男性型脱毛症用のみ薬「プロペシア」09年よりドーピングの禁止リストから除外
09年1月26日-日経ヘルス
[要約&コメント]
プロペシアは、世界で初めての医師が処方する男性型脱毛症用飲み薬。現在は日本を含めて世界60カ国以上で使用されているが、05年より禁止薬物の使用を隠蔽する「隠蔽薬」として禁止物質に指定されていた。近年の分析技術の向上により、フィナステリドを使用しても禁止物質の判別ができるようになったため、WADAが今回の除外を決定したという。
*プロペシア
一般名:フィナステリド
規格:0.2mg/1mg
薬効:「5α-還元酵素II型阻害薬」:脱毛の原因物質であるジヒドロテストステロンの産生をおさえる
副作用:ほとんどなし
科学の進歩に伴い、多くのオリンピック選手などの間での薬物使用が明るみに出やすくなってきている。彼らにとって、勝つことと負けることは生きていく上で雲泥の差なのであろう。しかし、だからと言って薬を使わずにありの姿で戦った人達が、薬を使った人たちに勝利を奪われるというのは、どんな言い訳を考えついてもやはりフェアとは言えない。そんな分野で薬学の進歩が影響を与えられているというのはうれしいことである。
冷え症の診かたと方剤の選び方(後編)
2009. 1. 21-日経DI
[要約&コメント]
今回の記事では「高齢男性の冷え」と「若い女性の冷え」について、症例を提示して説明している。高齢者の場合、加齢に伴う様々なホルモン作用の低下による熱産生の低下や末梢循環不全などが原因となり、八味地黄丸などが使用されるという。その他、多少の症状の違いにより、牛車腎気丸・真武湯等に変更・追加されることもあるという。
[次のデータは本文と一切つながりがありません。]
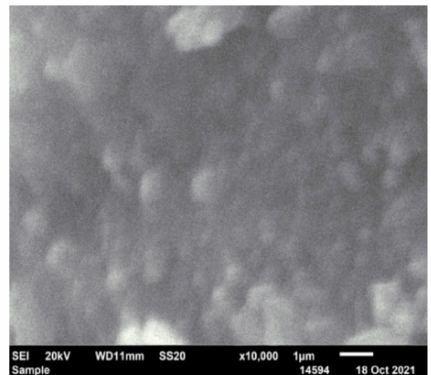
Figure 4. SEM image of magnetic composite.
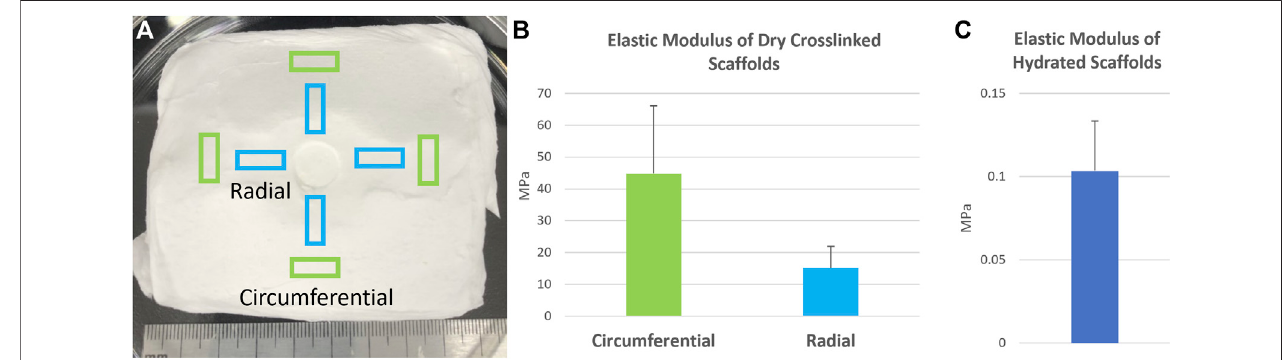
FIGURE 2 | Mechanical properties of pneumatospun collagen scaffolds deposited upon a spinning mesh collector. (A) Scaffold specimens were harvested from the mesh collector in either in the circumferential or radial directions in relation to the rotation of the scaffold. (B) Elastic modulus of dry collagen scaffolds after glutaraldehyde crosslinking and (C) following hydration in medium. Error bars represent standard deviations.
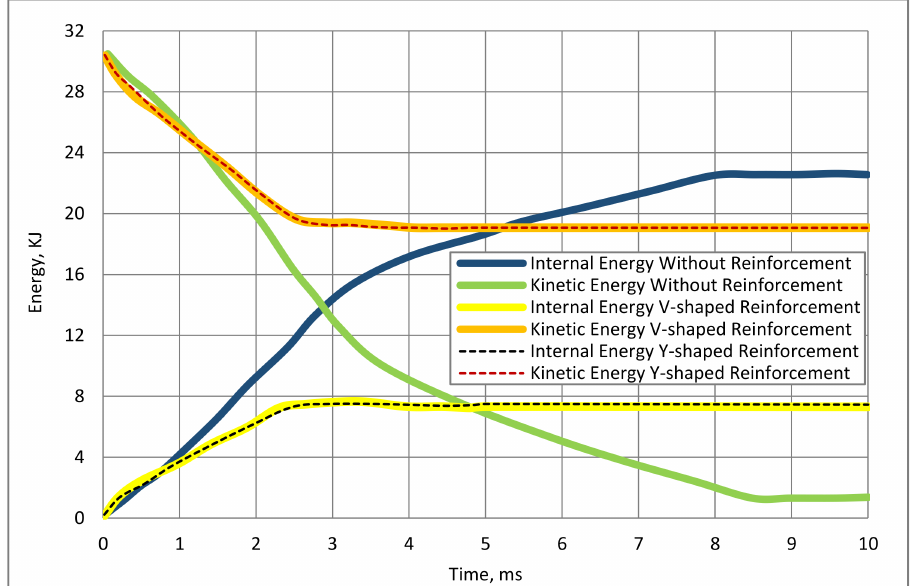
Figure 9. Energy conversion data during bird strikes.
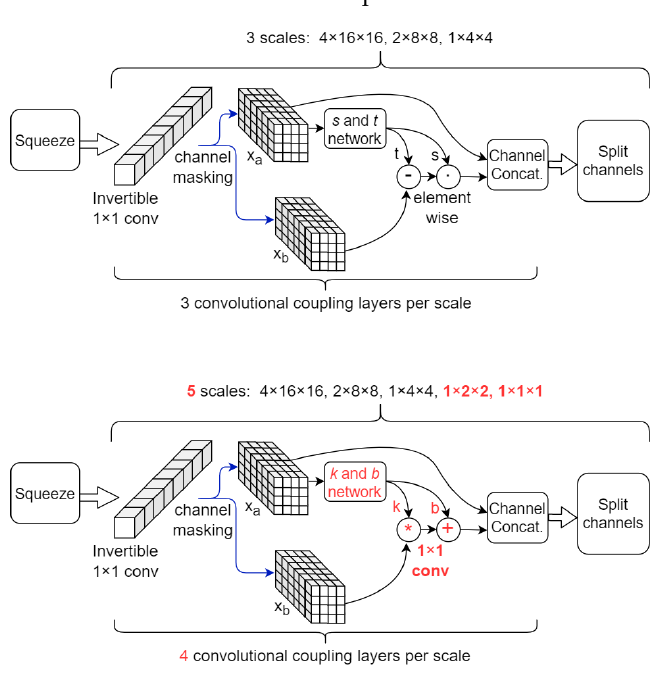
Figure 2. Comparison between baseline inner architecture ( top ) and proposed inner architecture ( bottom ) employing the novel coupling layer. Updated parts are highlighted in red. Normalization layers not depicted. Table 4. Improved NF architecture employing the novel coupling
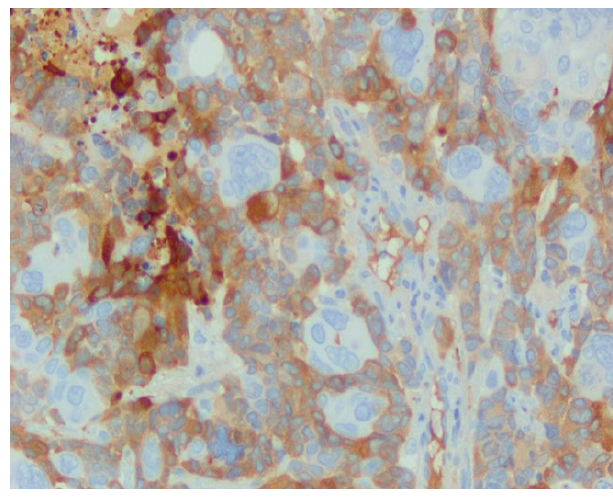
Figure 7. NSE, small cell carcinoma.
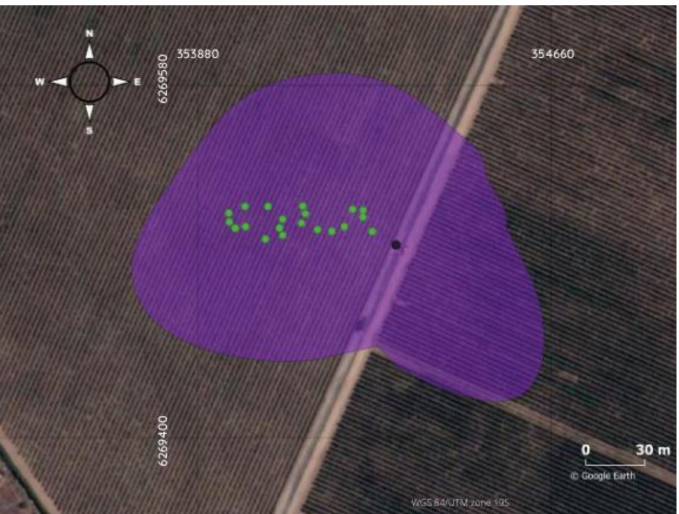
Figure 2. Vineyard study area and climatological footprint. Black dot is eddy covariance system (EC) localization. Purple line contour is footprint 90% flux source area. Green dots are places where phenology and radiation intercepted by canopy were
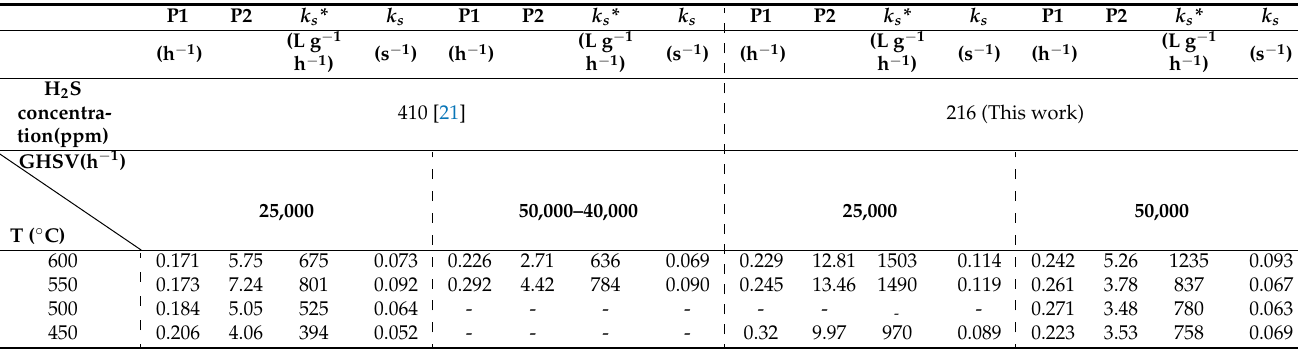
Table 9. Kinetic parameters from the fitting of the deactivation model (P1 ( k d ), P2, v s , and k s * ) for experimental results obtained in this investigation and found in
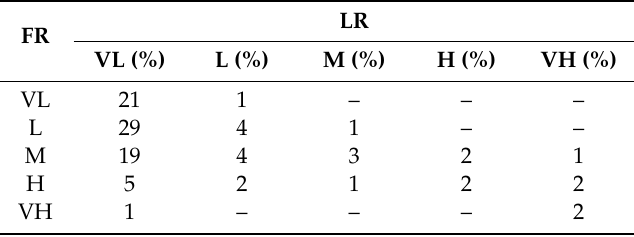
Figure 4. Coverage percentages of landslide susceptibility categories. Table 3. Coverage cross-comparison for the landslide susceptibility categories between both the FR and LR models.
一方、若い女性の冷え症には当帰芍薬散が第1選択薬であるという。
<まとめ>
・四肢の冷えにはしもやけの薬である当帰四逆加呉茱萸生姜湯(とうきしぎゃくかごしゅゆしょうきょうとう)を用いる。
・胃腸機能が低下した冷えには人参湯(にんじんとう)を用い、むくみの所見があれば真武湯(しんぶとう)を追加する。
・高齢者の足の冷えには、漢方のホルモン補充療法と呼ばれる八味地黄丸(はちみじおうがん)を用いる。
・若い女性のぽっちゃり型体系の冷え症には当帰芍薬散(とうきしゃくやくさん)を用いる。
女性にとって冷え症は、習慣病というか大敵というか…悩まされてます。漢方の場合は、西洋医学のような"この症状にはこの薬"という分難しいように感じるが、人は一人一人全く違うため、医学はこうあるべきなのでは?と思う事も多々ある。特にカナダで自然療法医師に会ってから尚更強く感じるようになった。薬剤師も、患者を一人一人の個人として診るように努力しなければ、見落としてしまうことがある。個人として認める努力をすると、患者は自然と応える努力をしてくれるものであると感じることがよくある。まずは自分から心を開く努力をしなければならないのではないだろうか。薬剤師としてだけでなく、一人の人間として。